Marriage has been on my mind of late. Not so much because of the ongoing legal controversies (one involving a wedding photographer in New Mexico, another a florist in Washington State, and still another a baker in Colorado) but rather because my brother Mark was married Saturday, and I officiated the ceremony.
Though deeply moved by his desire for me to conduct the service, it also humbled me. I have a lofty view of marriage, perhaps too lofty for the Age in which I dwell. Marriage, for me, is a relationship that spans a lifetime — something not entered into (or departed from) without the more extenuating of circumstances.
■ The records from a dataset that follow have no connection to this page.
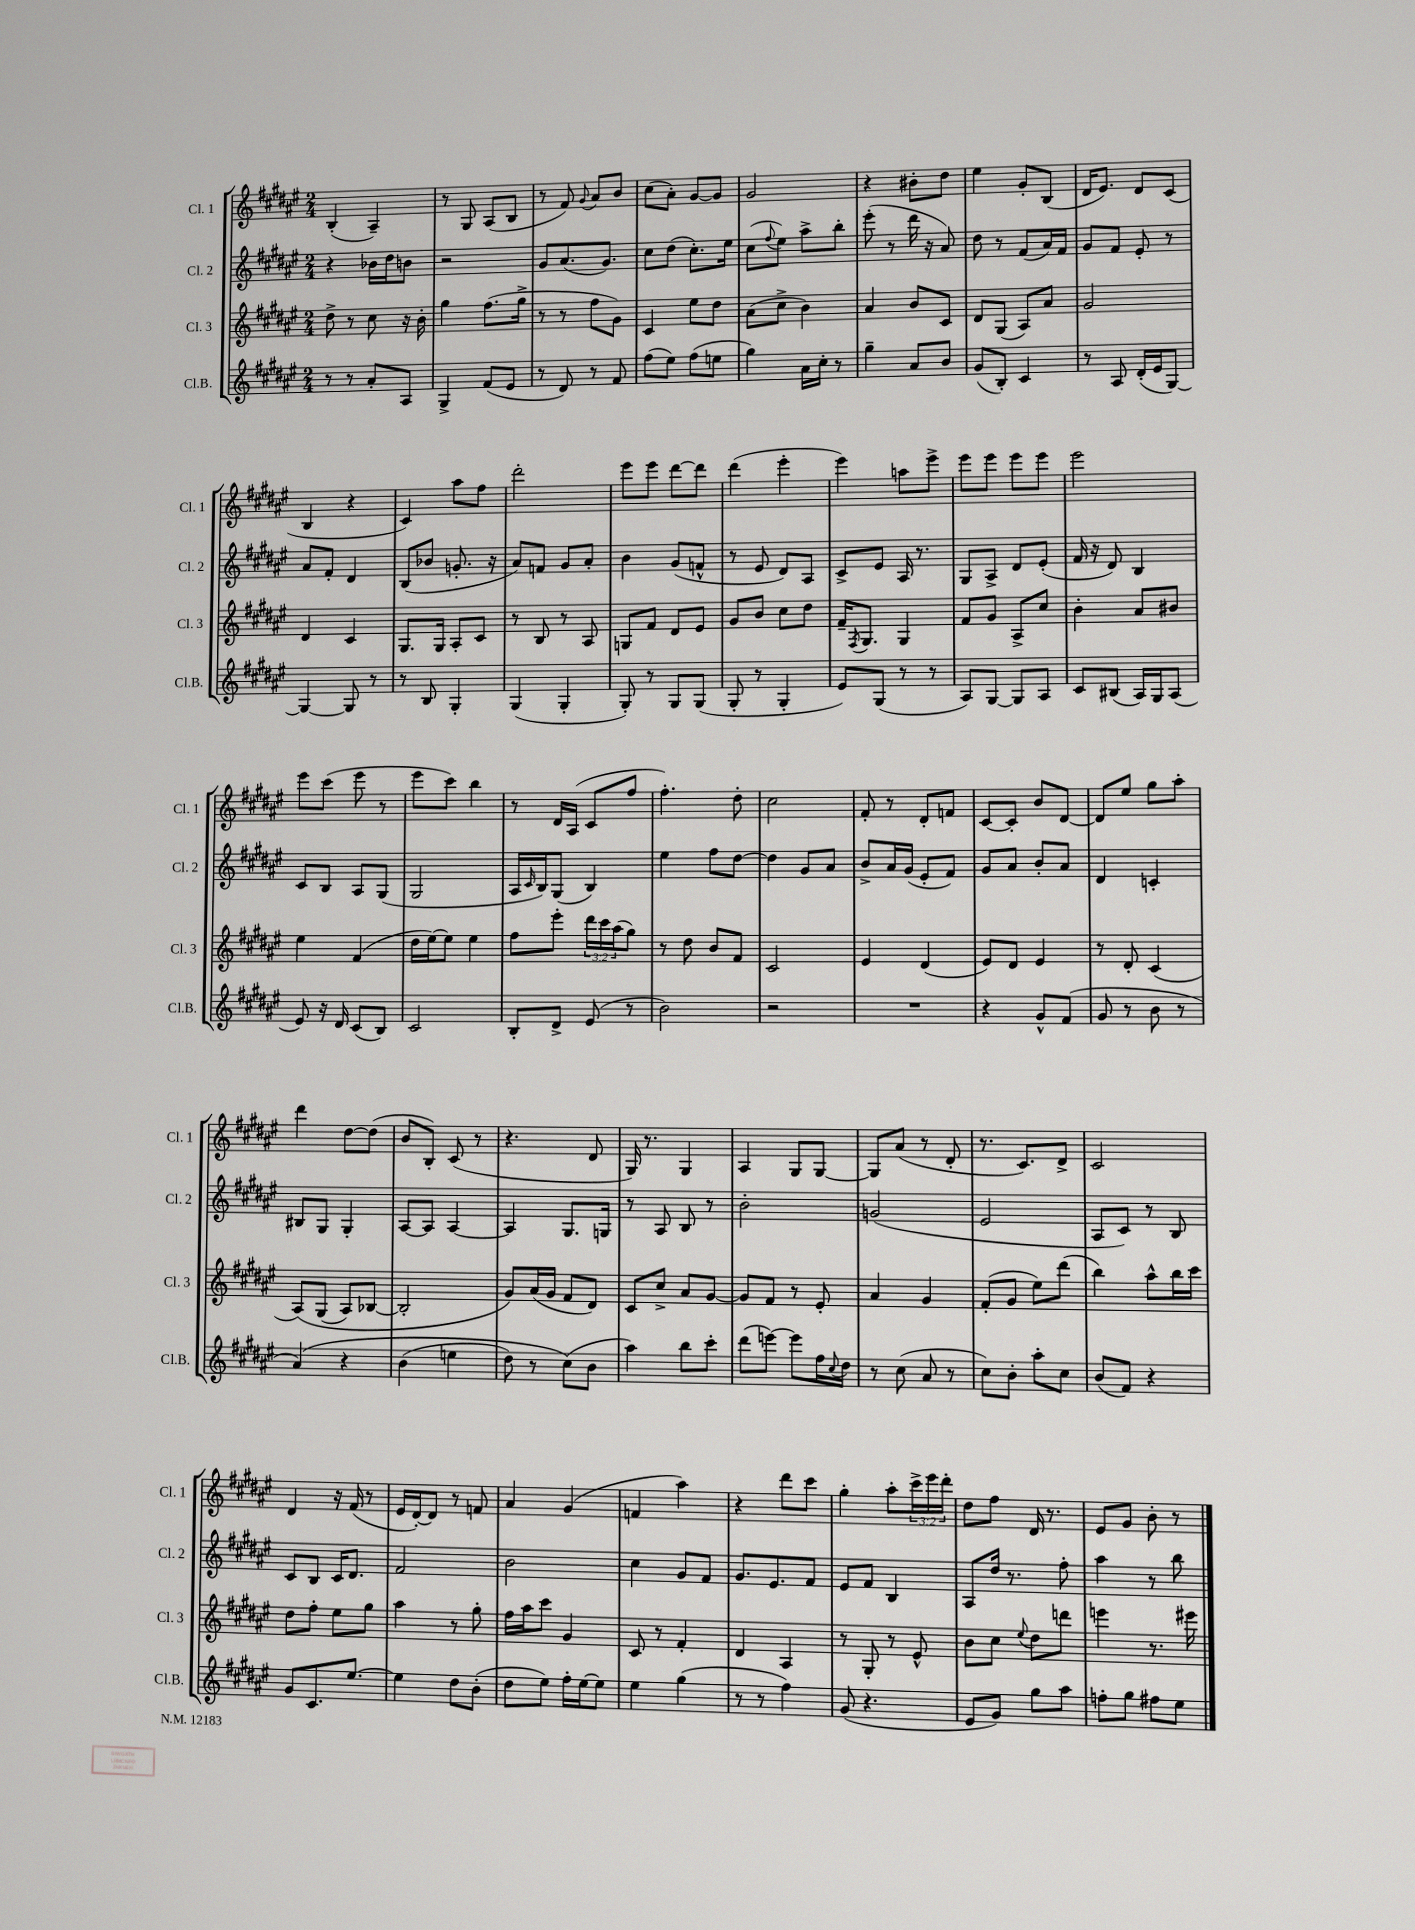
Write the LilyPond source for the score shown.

<<
\new StaffGroup <<
\new Staff = "s0" \with { instrumentName = "Cl. 1" shortInstrumentName = "Cl. 1" } {
    \clef treble \key fis \major \numericTimeSignature \time 2/4 \override Staff.TupletNumber.text = #tuplet-number::calc-fraction-text
    b4-.( ais4--) |
    r8 gis8 ais8( b8 |
    r8 fis'8) \appoggiatura { gis'8 } ais'8 b'8 |
    cis''8( ais'8-.) gis'8~ gis'8 |
    gis'2 |
    r4 bis'8-. dis''8 |
    eis''4 gis'8-. b8( |
    dis'16 eis'8.) dis'8 cis'8( |
    b4 r4 |
    cis'4) ais''8 fis''8 |
    dis'''2-. |
    eis'''8 eis'''8 dis'''8~ dis'''8 |
    dis'''4( eis'''4-. |
    eis'''4) a''8 eis'''8-> |
    eis'''8 eis'''8 eis'''8 eis'''8 |
    eis'''2 |
    eis'''8 cis'''8( eis'''8 r8 |
    eis'''8 cis'''8) b''4 |
    r8 dis'16 ais16( cis'8 fis''8 |
    fis''4.-.) dis''8-. |
    cis''2 |
    fis'8-. r8 dis'8-. f'8 |
    cis'8~ cis'8-. b'8 dis'8~ |
    dis'8 eis''8 gis''8 ais''8-. |
    dis'''4 dis''8~ dis''8( |
    b'8 b8-.) cis'8( r8 |
    r4. dis'8 |
    gis16) r8. gis4 |
    ais4 gis8 gis8~ |
    gis8 ais'8( r8 dis'8-. |
    r8. cis'8.) dis'8-> |
    cis'2 |
    dis'4 r16 fis'16( r8 |
    eis'16 dis'16~-.) dis'8 r8 f'8 |
    ais'4 gis'4( |
    f'4 ais''4) |
    r4 dis'''8 cis'''8 |
    gis''4-. ais''8-. \tuplet 3/2 { cis'''16-> eis'''16 dis'''16-. } |
    dis''8 fis''8 dis'16 r8. |
    eis'8 gis'8 b'8-. r8 \bar "|." |
}
\new Staff = "s1" \with { instrumentName = "Cl. 2" shortInstrumentName = "Cl. 2" } {
    \clef treble \key fis \major \numericTimeSignature \time 2/4
    r4 bes'16 dis''16 b'8 |
    r2 |
    gis'8 ais'8.( gis'8.) |
    cis''8 dis''8( cis''8.-.) eis''16 |
    cis''8( \appoggiatura { fis''8 } eis''8) ais''8-> b''8-. |
    eis'''8-.( r8 dis'''16 r16 ais'8) |
    dis''8 r8 fis'8( ais'16) fis'16 |
    gis'8 fis'8 eis'8-. r8 |
    ais'8 fis'8-. dis'4 |
    b8( bes'8 g'8.-. r16 |
    ais'8) f'8 gis'8 ais'8-. |
    b'4 gis'8( f'8-^ |
    r8 eis'8 dis'8) ais8 |
    cis'8-> eis'8 ais16 r8. |
    gis8 ais8-> dis'8 eis'8-.( |
    fis'16 r16 dis'8) b4 |
    cis'8 b8 ais8 gis8( |
    gis2 |
    ais16 \grace { cis'16 } b16) gis8( b4) |
    eis''4 fis''8 dis''8~ |
    dis''4 gis'8 ais'8 |
    b'8-> ais'16 gis'16( eis'8-. fis'8) |
    gis'8 ais'8 b'8-. ais'8 |
    dis'4 c'4-. |
    bis8 gis8 gis4-. |
    ais8~ ais8 ais4~ |
    ais4 gis8. g16 |
    r8 ais8 b8 r8 |
    b'2-. |
    g'2( |
    eis'2 |
    ais8 cis'8) r8 b8 |
    cis'8 b8 cis'16 dis'8. |
    fis'2 |
    b'2 |
    cis''4 gis'8 fis'8 |
    gis'8. eis'8. fis'8 |
    eis'8 fis'8 b4 |
    ais8 dis''16 r8. fis''8-. |
    ais''4 r8 b''8 \bar "|." |
}
\new Staff = "s2" \with { instrumentName = "Cl. 3" shortInstrumentName = "Cl. 3" } {
    \clef treble \key fis \major \numericTimeSignature \time 2/4 \override Staff.TupletNumber.text = #tuplet-number::calc-fraction-text
    dis''8-> r8 cis''8 r16 b'16-. |
    gis''4 fis''8.( gis''16-> |
    r8 r8 fis''8 gis'8) |
    cis'4 eis''8 dis''8 |
    ais'8( cis''8-> b'4) |
    ais'4 b'8 cis'8 |
    dis'8 gis8( ais8) ais'8 |
    gis'2 |
    dis'4 cis'4 |
    gis8. gis16 ais8-. cis'8 |
    r8 b8 r8 ais8 |
    g8 fis'8 dis'8 eis'8 |
    gis'8 b'8 cis''8 dis''8 |
    fis'16-- \acciaccatura { fis8 } gis8. gis4 |
    fis'8 gis'8 ais8-> cis''8 |
    b'4-. ais'8 bis'8 |
    eis''4 fis'4( |
    dis''16 eis''16~) eis''8 eis''4 |
    fis''8 eis'''8-. \tuplet 3/2 { dis'''16 cis'''16 ais''16( } gis''8) |
    r8 dis''8 b'8 fis'8 |
    cis'2 |
    eis'4 dis'4( |
    eis'8) dis'8 eis'4 |
    r8 dis'8-. cis'4( |
    ais8)\( gis8( ais8) bes8~ |
    bes2-. |
    gis'8\) ais'16( gis'16 fis'8 dis'8) |
    cis'8 cis''8-> ais'8 gis'8~ |
    gis'8 fis'8 r8 eis'8-. |
    ais'4 gis'4 |
    fis'8-.( gis'8 eis''8) dis'''8( |
    b''4) ais''8-^ b''16 cis'''16 |
    dis''8 fis''8-. eis''8 gis''8 |
    ais''4 r8 gis''8-. |
    fis''16 ais''16 cis'''8 gis'4 |
    cis'8 r8 fis'4-. |
    dis'4 ais4 |
    r8 gis8-. r8 eis'8-^ |
    b'8 cis''8 \appoggiatura { eis''8 } dis''8 d'''8 |
    e'''4 r8. eis'''16 \bar "|." |
}
\new Staff = "s3" \with { instrumentName = "Cl.B." shortInstrumentName = "Cl.B." } {
    \clef treble \key fis \major \numericTimeSignature \time 2/4
    r8 r8 ais'8-. ais8 |
    gis4-> fis'8( eis'8 |
    r8 dis'8) r8 fis'8 |
    fis''8( eis''8) fis''8( e''8 |
    gis''4) ais'16 cis''16-. r8 |
    gis''4-- ais'8 b'8 |
    gis'8( b8-.) cis'4 |
    r8 ais8 dis'16-.( eis'16 gis8~) |
    gis4~ gis8 r8 |
    r8 b8 gis4-. |
    gis4( gis4-. |
    gis8-.) r8 gis8 gis8( |
    gis8-. r8 gis4-. |
    eis'8) gis8( r8 r8 |
    ais8) gis8~ gis8 ais8 |
    cis'8 bis8( ais16) gis16 ais8( |
    eis'8) r16 dis'16 cis'8( b8) |
    cis'2 |
    b8-. dis'8-> eis'8( r8 |
    b'2) |
    r2 |
    R2 |
    r4 gis'8-^ fis'8( |
    gis'8 r8 b'8 r8 |
    ais'4)\( r4 |
    b'4( e''4 |
    dis''8) r8 cis''8(\) b'8 |
    ais''4) b''8 cis'''8-. |
    dis'''8( e'''8~) e'''8 fis''16 \appoggiatura { cis''8 } dis''16 |
    r8 cis''8( ais'8 r8 |
    cis''8) b'8-. ais''8-. cis''8 |
    b'8( fis'8) r4 |
    gis'8 cis'8. eis''8.~ |
    eis''4 dis''8 b'8-.( |
    dis''8 eis''8) fis''16-. eis''16~ eis''8 |
    eis''4 gis''4( |
    r8 r8 fis''4) |
    gis'8( r4. |
    eis'8 gis'8) gis''8 ais''8 |
    f''8-. gis''8 fis''8 eis''8 \bar "|." |
}
>>
>>
\layout { \context { \Score \remove "Bar_number_engraver" } }
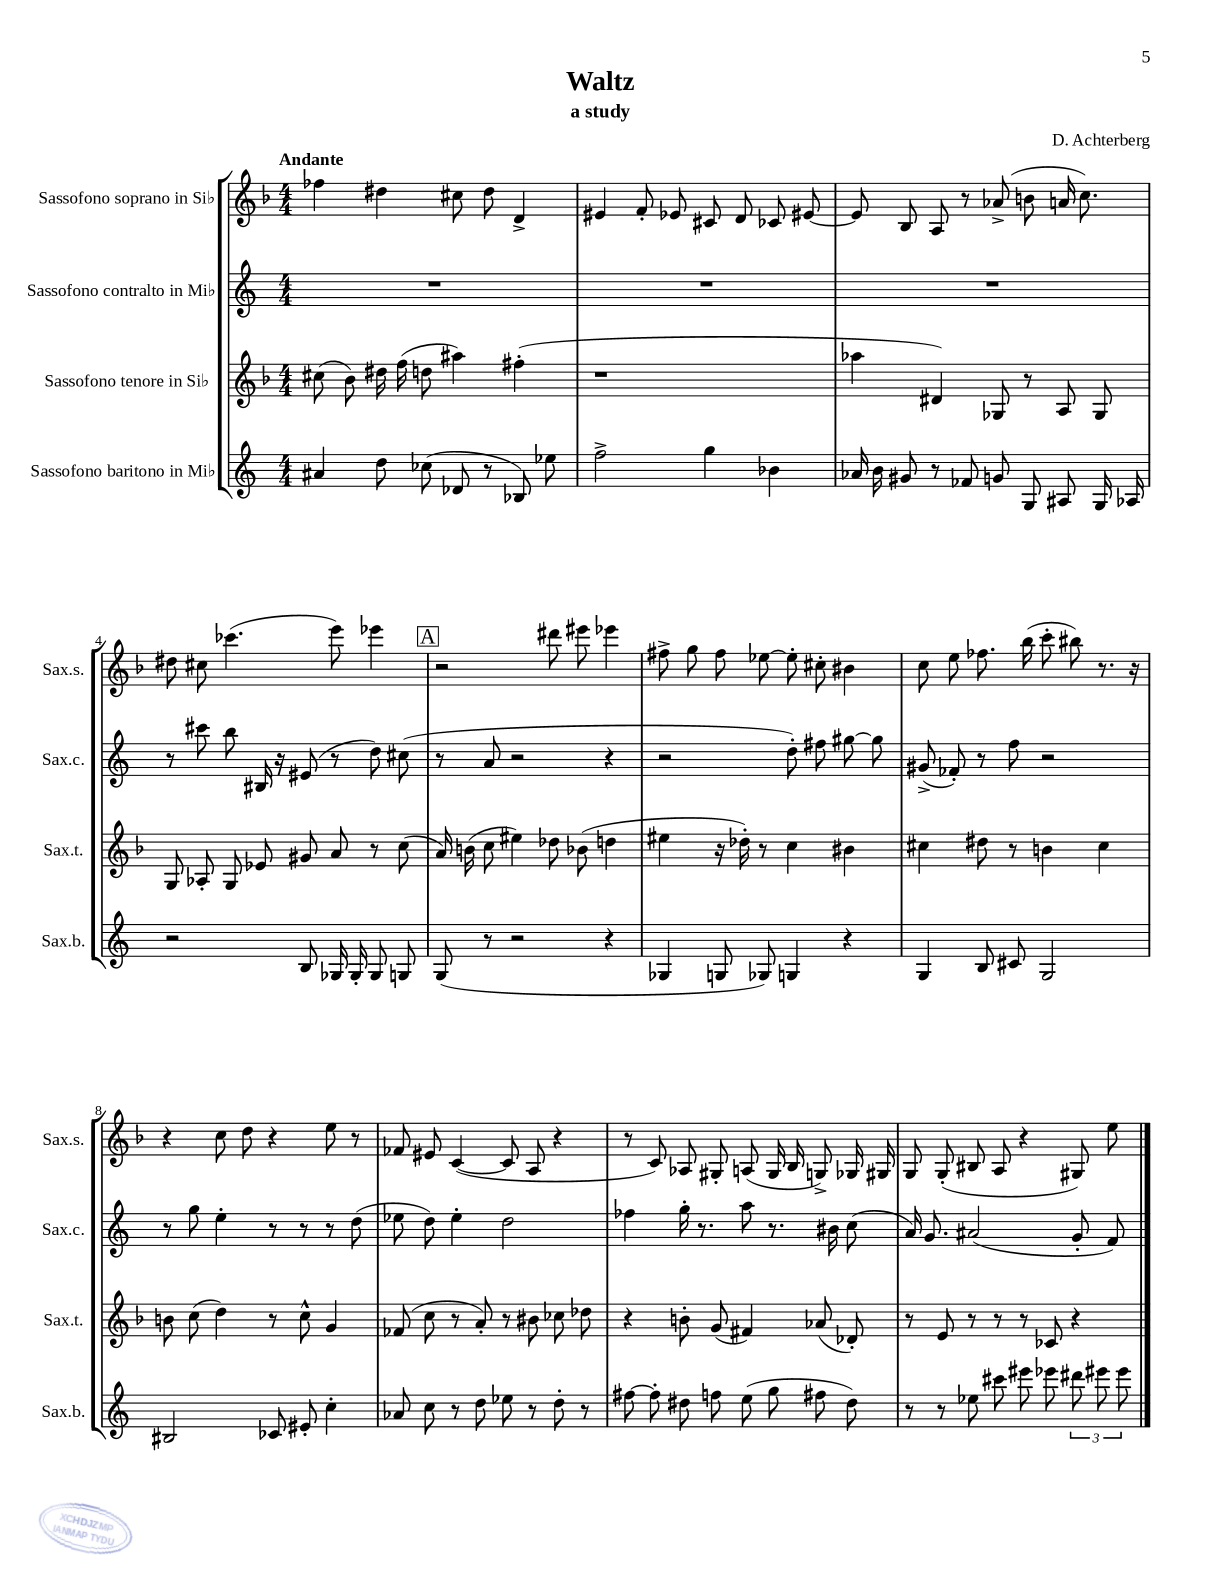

However, with each bend in the turn made by our culture (and every legal precedent) I find those of my perspective becoming “on the wrong side of history.”
A dear friend and colleague of mine named Robert often rails against what he terms as “a broadside against the sanctity of marriage” by gay marriage advocates. With his permission and blessing I mention that Robert has been thrice divorced and currently lives with his “common-law wife” but he has no plans to re-marry at any point in the future. What’s more, Robert is a professing Christian and a deacon in his church.
So what exactly is the sanctity of marriage?
I don’t bring this up to pick on my friend (or any others like him) but the question must be asked. From what position of moral authority do you or I or anyone claim to speak of the sanctity of marriage? Why should people of faith expect those hostile (or even indifferent) to marriage to treat like the sacrament it is?